Primer designer using the CDS region search, Longest ORF region, and sequence-wide region search of the feature table of the sequence object as a method of automatically determining the region for generating the primer for the PC.

The method of claim 11, wherein the primer is designed by adding a linker sequence to the 5 ′ position of the primer produced by the primer designer.

The function of claim 11, wherein a restriction enzyme that recognizes a primer made by a primer designer can determine the template sequence and indicate whether the primer sequence is suitable.

12. The function of claim 11, wherein each primer designed to bind at both ends of the template sequence is bound to at least two positions in the template sequence to indicate that undesired PD products may occur when the PC is to be seeded.

The PCR program checks the annealing state between the template sequence and the primer. If the T's Tm value of the sequence is higher than the value specified by the user from 3 'to 3, To determine the state of engagement of the.

The method of claim 15, wherein the PCL program blunts the PA product sequence object.

16. The method of claim 15, wherein the PCL program adds a 3 '"A" overhang at both ends of the PCL product sequence object.

DNA cutter program for generating an ENDS that displays overhangs and blunts in a result sequence.

19. The DNA cutter of claim 18, wherein the result of executing the program is a sequence object.

Ligation program characterized in that the recognition of the overhang, blunt marked ENDS in the sequence object automatically determines whether or not.

21. The method of claim 20, wherein if the shape of the sequence object is circular and the sequence object position indication is the result of the ligation program, the method maintains the shape of the sequence object by switching the sequence object based on the sequence object position indication.

21. The method of claim 20, wherein when only one linear sequence object is input to the ligation, a self ligation is performed by ligating both ends of the input sequence object to a circle.
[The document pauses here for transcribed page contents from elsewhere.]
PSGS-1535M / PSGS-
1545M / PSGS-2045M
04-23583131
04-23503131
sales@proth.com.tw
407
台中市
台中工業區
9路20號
Gene Cloning Software A method of calculating when the input sequence of each process is circular, copying a sequence of at least the maximum operation unit of each operation from the beginning of the sequence object and adding it to the end of the sequence, and then copying the sequence object in the same manner as the linear method. After processing, the result is divided by the length of the circular sequence and the remainder is mapped to the circular sequence.

Gene Cloning Software A program that accepts restriction enzyme names during each step, automatically distinguishes the restriction enzyme name and displays the Roman numerals (I, II, III, IV, V, ... i, ii, iii, iv). , v ..., 1, 2, 3, 4, 5 ....) to facilitate user restriction enzyme input.

Gene Cloning Software A method of treating mixed IUPAC codes as a set of inclusions during each process.

27. The method of claim 25, wherein the processing of mixed IUPAC code is handled by a regular expression representation in a software implementation via a set concept.